*Problem details*. Could you retype all of the entries exactly, without their pictures?

Start of Records to use

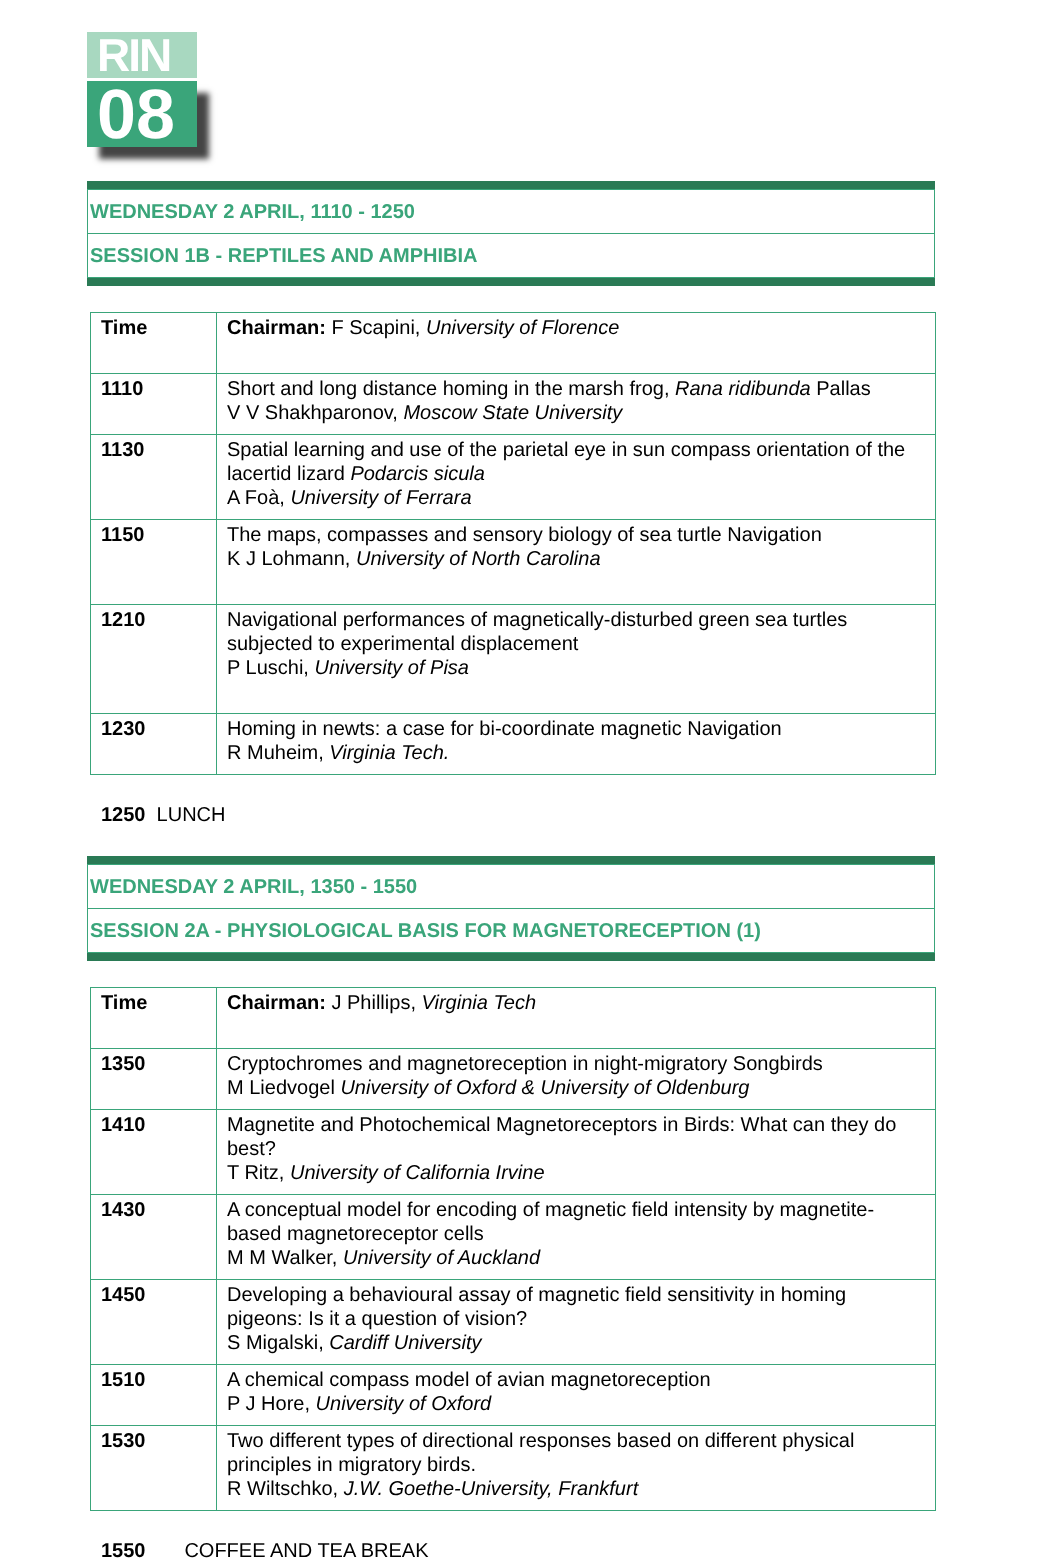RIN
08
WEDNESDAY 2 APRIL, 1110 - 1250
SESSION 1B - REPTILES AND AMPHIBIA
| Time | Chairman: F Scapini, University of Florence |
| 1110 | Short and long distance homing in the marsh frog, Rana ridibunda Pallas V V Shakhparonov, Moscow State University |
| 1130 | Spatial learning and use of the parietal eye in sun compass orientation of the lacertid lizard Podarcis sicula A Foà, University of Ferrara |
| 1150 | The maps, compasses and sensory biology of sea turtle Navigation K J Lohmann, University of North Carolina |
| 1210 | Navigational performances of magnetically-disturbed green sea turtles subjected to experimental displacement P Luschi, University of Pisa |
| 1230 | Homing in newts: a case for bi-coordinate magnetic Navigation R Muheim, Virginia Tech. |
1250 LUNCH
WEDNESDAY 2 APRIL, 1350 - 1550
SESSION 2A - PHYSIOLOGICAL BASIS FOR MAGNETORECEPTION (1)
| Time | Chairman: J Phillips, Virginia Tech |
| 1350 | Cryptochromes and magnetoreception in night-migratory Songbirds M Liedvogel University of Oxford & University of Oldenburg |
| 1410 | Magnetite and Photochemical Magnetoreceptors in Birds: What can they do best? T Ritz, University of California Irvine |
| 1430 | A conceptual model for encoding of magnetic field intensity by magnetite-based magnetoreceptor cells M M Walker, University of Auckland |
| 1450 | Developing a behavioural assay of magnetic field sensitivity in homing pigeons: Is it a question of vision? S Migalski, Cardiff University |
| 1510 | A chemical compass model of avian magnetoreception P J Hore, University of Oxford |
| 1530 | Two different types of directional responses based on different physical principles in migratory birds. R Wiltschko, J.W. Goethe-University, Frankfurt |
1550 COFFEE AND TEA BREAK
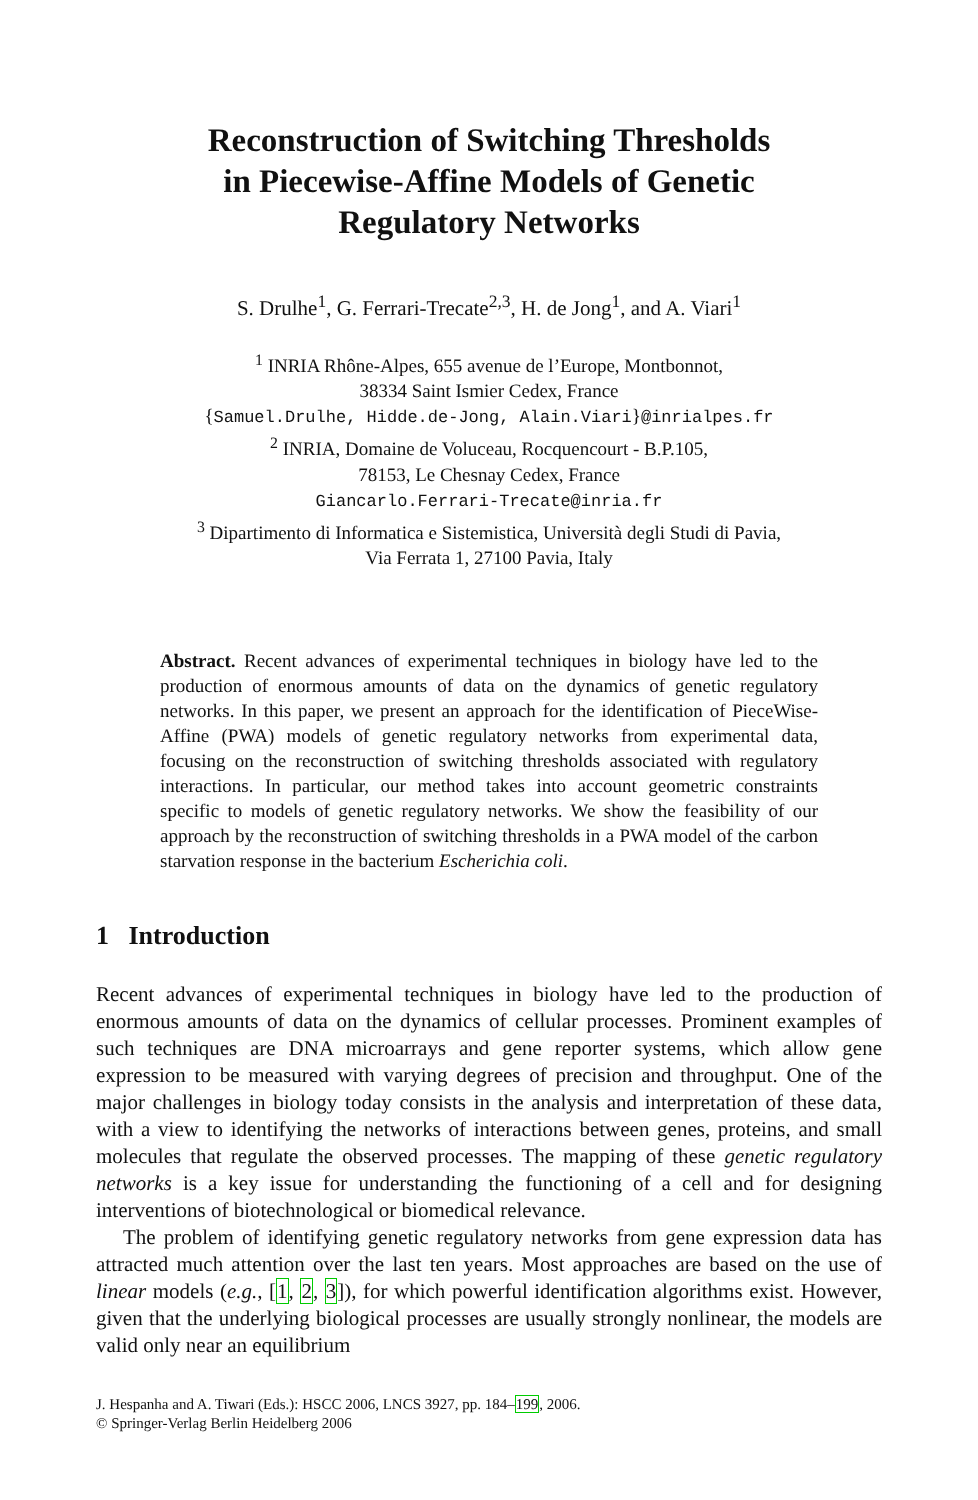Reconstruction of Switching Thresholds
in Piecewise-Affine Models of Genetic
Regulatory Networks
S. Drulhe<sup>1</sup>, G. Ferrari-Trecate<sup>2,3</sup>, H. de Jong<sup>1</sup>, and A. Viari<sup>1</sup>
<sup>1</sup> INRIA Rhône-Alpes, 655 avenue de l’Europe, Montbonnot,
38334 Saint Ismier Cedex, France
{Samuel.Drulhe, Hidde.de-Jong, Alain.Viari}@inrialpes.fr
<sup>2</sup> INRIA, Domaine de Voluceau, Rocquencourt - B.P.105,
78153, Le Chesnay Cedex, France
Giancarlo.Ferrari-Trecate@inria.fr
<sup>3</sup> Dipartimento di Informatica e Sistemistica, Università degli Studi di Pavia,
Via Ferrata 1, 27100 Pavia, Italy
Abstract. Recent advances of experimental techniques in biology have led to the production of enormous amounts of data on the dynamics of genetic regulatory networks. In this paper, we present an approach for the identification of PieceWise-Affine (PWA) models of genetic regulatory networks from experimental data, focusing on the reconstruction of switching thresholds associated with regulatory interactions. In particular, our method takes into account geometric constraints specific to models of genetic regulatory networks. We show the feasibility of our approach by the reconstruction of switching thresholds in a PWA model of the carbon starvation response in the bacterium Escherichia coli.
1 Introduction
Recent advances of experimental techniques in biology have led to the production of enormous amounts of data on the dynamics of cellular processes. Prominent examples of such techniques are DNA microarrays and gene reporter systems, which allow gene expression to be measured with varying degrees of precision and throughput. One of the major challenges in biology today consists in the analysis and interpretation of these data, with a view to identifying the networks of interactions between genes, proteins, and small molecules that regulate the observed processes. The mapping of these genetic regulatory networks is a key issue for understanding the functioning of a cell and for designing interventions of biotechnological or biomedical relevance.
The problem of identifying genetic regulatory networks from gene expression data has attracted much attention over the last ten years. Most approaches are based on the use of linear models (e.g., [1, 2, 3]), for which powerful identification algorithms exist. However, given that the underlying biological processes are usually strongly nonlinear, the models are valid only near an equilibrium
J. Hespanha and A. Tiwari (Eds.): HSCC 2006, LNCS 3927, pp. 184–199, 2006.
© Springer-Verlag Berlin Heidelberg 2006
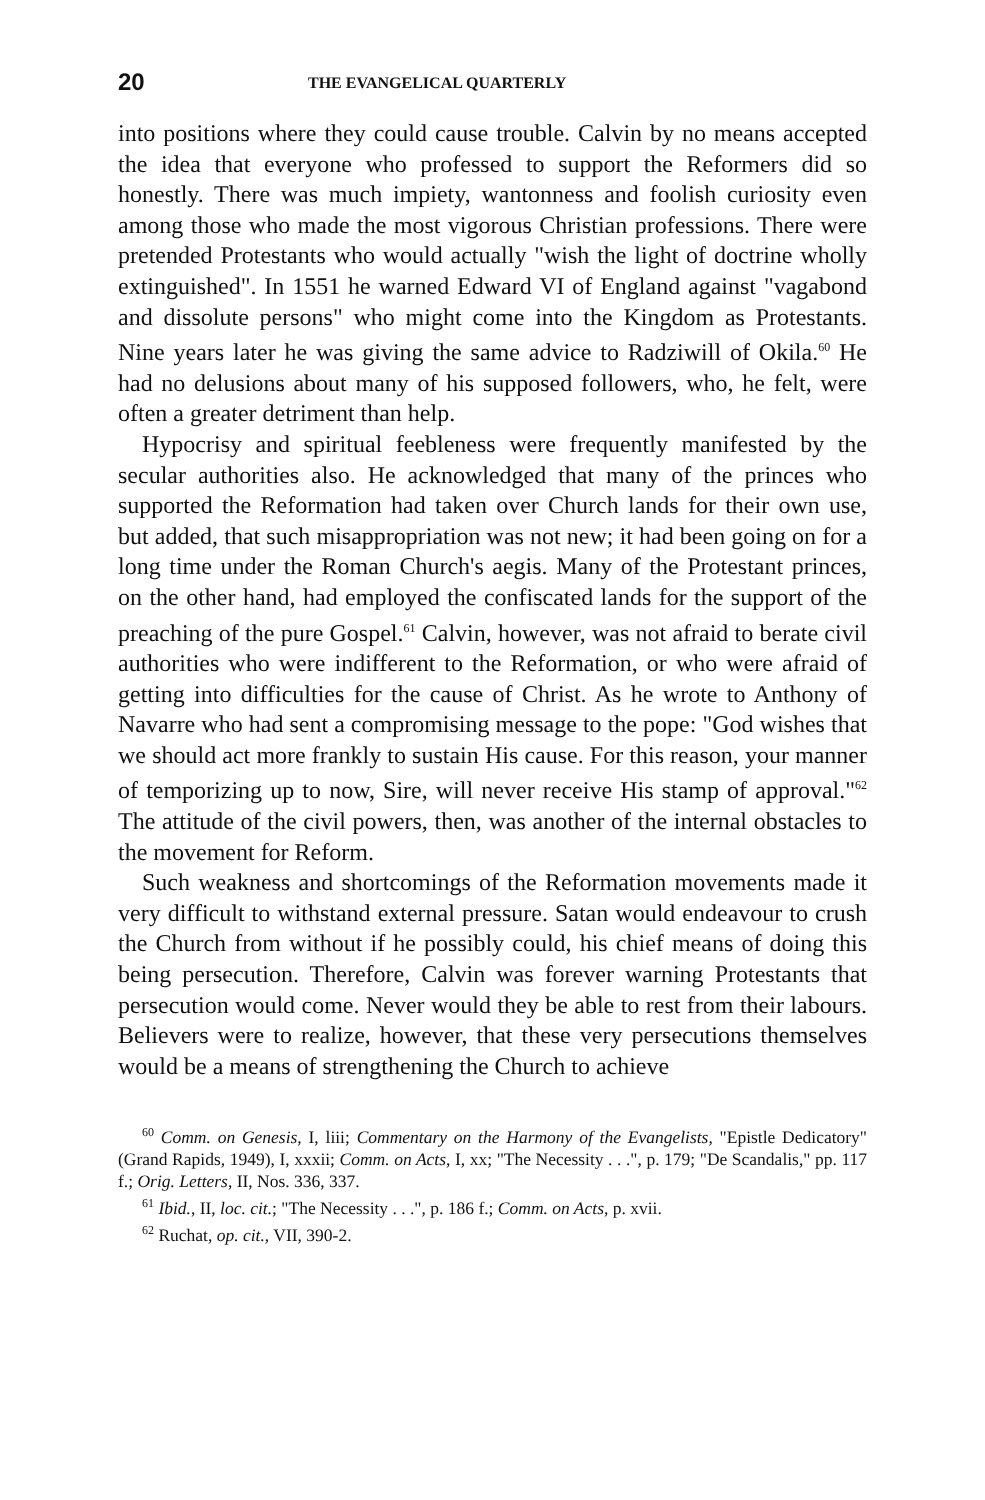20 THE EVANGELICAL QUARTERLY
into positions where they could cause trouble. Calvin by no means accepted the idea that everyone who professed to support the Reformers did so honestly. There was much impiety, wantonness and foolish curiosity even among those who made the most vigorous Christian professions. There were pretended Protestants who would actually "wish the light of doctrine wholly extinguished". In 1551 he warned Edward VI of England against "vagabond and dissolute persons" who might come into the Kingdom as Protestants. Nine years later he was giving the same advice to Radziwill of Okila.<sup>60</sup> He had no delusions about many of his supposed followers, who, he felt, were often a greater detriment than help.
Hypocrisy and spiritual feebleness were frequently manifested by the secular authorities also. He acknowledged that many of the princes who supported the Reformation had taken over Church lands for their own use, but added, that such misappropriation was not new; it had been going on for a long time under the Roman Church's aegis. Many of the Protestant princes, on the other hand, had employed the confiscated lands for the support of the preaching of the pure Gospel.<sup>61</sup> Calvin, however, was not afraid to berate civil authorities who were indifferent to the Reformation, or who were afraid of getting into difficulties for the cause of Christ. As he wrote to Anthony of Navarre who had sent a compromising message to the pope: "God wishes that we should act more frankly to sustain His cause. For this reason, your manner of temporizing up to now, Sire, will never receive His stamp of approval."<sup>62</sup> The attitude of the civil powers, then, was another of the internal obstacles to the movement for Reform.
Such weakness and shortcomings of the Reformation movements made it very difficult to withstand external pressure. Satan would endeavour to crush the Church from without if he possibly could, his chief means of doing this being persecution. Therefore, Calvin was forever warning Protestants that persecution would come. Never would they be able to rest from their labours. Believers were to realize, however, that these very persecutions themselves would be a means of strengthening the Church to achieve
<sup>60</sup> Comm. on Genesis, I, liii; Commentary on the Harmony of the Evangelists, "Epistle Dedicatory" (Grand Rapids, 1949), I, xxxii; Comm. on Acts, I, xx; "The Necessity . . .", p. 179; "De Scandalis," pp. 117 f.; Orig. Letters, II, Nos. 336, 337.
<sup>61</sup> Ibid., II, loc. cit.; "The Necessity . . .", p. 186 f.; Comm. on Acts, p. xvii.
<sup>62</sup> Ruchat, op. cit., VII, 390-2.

End of Records to use

*Response to the exercise*.
RIN
08
WEDNESDAY 2 APRIL, 1110 - 1250
SESSION 1B - REPTILES AND AMPHIBIA
| Time | Chairman: F Scapini, University of Florence |
| 1110 | Short and long distance homing in the marsh frog, Rana ridibunda Pallas V V Shakhparonov, Moscow State University |
| 1130 | Spatial learning and use of the parietal eye in sun compass orientation of the lacertid lizard Podarcis sicula A Foà, University of Ferrara |
| 1150 | The maps, compasses and sensory biology of sea turtle Navigation K J Lohmann, University of North Carolina |
| 1210 | Navigational performances of magnetically-disturbed green sea turtles subjected to experimental displacement P Luschi, University of Pisa |
| 1230 | Homing in newts: a case for bi-coordinate magnetic Navigation R Muheim, Virginia Tech. |
1250 LUNCH
WEDNESDAY 2 APRIL, 1350 - 1550
SESSION 2A - PHYSIOLOGICAL BASIS FOR MAGNETORECEPTION (1)
| Time | Chairman: J Phillips, Virginia Tech |
| 1350 | Cryptochromes and magnetoreception in night-migratory Songbirds M Liedvogel University of Oxford & University of Oldenburg |
| 1410 | Magnetite and Photochemical Magnetoreceptors in Birds: What can they do best? T Ritz, University of California Irvine |
| 1430 | A conceptual model for encoding of magnetic field intensity by magnetite-based magnetoreceptor cells M M Walker, University of Auckland |
| 1450 | Developing a behavioural assay of magnetic field sensitivity in homing pigeons: Is it a question of vision? S Migalski, Cardiff University |
| 1510 | A chemical compass model of avian magnetoreception P J Hore, University of Oxford |
| 1530 | Two different types of directional responses based on different physical principles in migratory birds. R Wiltschko, J.W. Goethe-University, Frankfurt |
1550 COFFEE AND TEA BREAK
Reconstruction of Switching Thresholds
in Piecewise-Affine Models of Genetic
Regulatory Networks
S. Drulhe<sup>1</sup>, G. Ferrari-Trecate<sup>2,3</sup>, H. de Jong<sup>1</sup>, and A. Viari<sup>1</sup>
<sup>1</sup> INRIA Rhône-Alpes, 655 avenue de l’Europe, Montbonnot,
38334 Saint Ismier Cedex, France
{Samuel.Drulhe, Hidde.de-Jong, Alain.Viari}@inrialpes.fr
<sup>2</sup> INRIA, Domaine de Voluceau, Rocquencourt - B.P.105,
78153, Le Chesnay Cedex, France
Giancarlo.Ferrari-Trecate@inria.fr
<sup>3</sup> Dipartimento di Informatica e Sistemistica, Università degli Studi di Pavia,
Via Ferrata 1, 27100 Pavia, Italy
Abstract. Recent advances of experimental techniques in biology have led to the production of enormous amounts of data on the dynamics of genetic regulatory networks. In this paper, we present an approach for the identification of PieceWise-Affine (PWA) models of genetic regulatory networks from experimental data, focusing on the reconstruction of switching thresholds associated with regulatory interactions. In particular, our method takes into account geometric constraints specific to models of genetic regulatory networks. We show the feasibility of our approach by the reconstruction of switching thresholds in a PWA model of the carbon starvation response in the bacterium Escherichia coli.
1 Introduction
Recent advances of experimental techniques in biology have led to the production of enormous amounts of data on the dynamics of cellular processes. Prominent examples of such techniques are DNA microarrays and gene reporter systems, which allow gene expression to be measured with varying degrees of precision and throughput. One of the major challenges in biology today consists in the analysis and interpretation of these data, with a view to identifying the networks of interactions between genes, proteins, and small molecules that regulate the observed processes. The mapping of these genetic regulatory networks is a key issue for understanding the functioning of a cell and for designing interventions of biotechnological or biomedical relevance.
The problem of identifying genetic regulatory networks from gene expression data has attracted much attention over the last ten years. Most approaches are based on the use of linear models (e.g., [1, 2, 3]), for which powerful identification algorithms exist. However, given that the underlying biological processes are usually strongly nonlinear, the models are valid only near an equilibrium
J. Hespanha and A. Tiwari (Eds.): HSCC 2006, LNCS 3927, pp. 184–199, 2006.
© Springer-Verlag Berlin Heidelberg 2006
20 THE EVANGELICAL QUARTERLY
into positions where they could cause trouble. Calvin by no means accepted the idea that everyone who professed to support the Reformers did so honestly. There was much impiety, wantonness and foolish curiosity even among those who made the most vigorous Christian professions. There were pretended Protestants who would actually "wish the light of doctrine wholly extinguished". In 1551 he warned Edward VI of England against "vagabond and dissolute persons" who might come into the Kingdom as Protestants. Nine years later he was giving the same advice to Radziwill of Okila.<sup>60</sup> He had no delusions about many of his supposed followers, who, he felt, were often a greater detriment than help.
Hypocrisy and spiritual feebleness were frequently manifested by the secular authorities also. He acknowledged that many of the princes who supported the Reformation had taken over Church lands for their own use, but added, that such misappropriation was not new; it had been going on for a long time under the Roman Church's aegis. Many of the Protestant princes, on the other hand, had employed the confiscated lands for the support of the preaching of the pure Gospel.<sup>61</sup> Calvin, however, was not afraid to berate civil authorities who were indifferent to the Reformation, or who were afraid of getting into difficulties for the cause of Christ. As he wrote to Anthony of Navarre who had sent a compromising message to the pope: "God wishes that we should act more frankly to sustain His cause. For this reason, your manner of temporizing up to now, Sire, will never receive His stamp of approval."<sup>62</sup> The attitude of the civil powers, then, was another of the internal obstacles to the movement for Reform.
Such weakness and shortcomings of the Reformation movements made it very difficult to withstand external pressure. Satan would endeavour to crush the Church from without if he possibly could, his chief means of doing this being persecution. Therefore, Calvin was forever warning Protestants that persecution would come. Never would they be able to rest from their labours. Believers were to realize, however, that these very persecutions themselves would be a means of strengthening the Church to achieve
<sup>60</sup> Comm. on Genesis, I, liii; Commentary on the Harmony of the Evangelists, "Epistle Dedicatory" (Grand Rapids, 1949), I, xxxii; Comm. on Acts, I, xx; "The Necessity . . .", p. 179; "De Scandalis," pp. 117 f.; Orig. Letters, II, Nos. 336, 337.
<sup>61</sup> Ibid., II, loc. cit.; "The Necessity . . .", p. 186 f.; Comm. on Acts, p. xvii.
<sup>62</sup> Ruchat, op. cit., VII, 390-2.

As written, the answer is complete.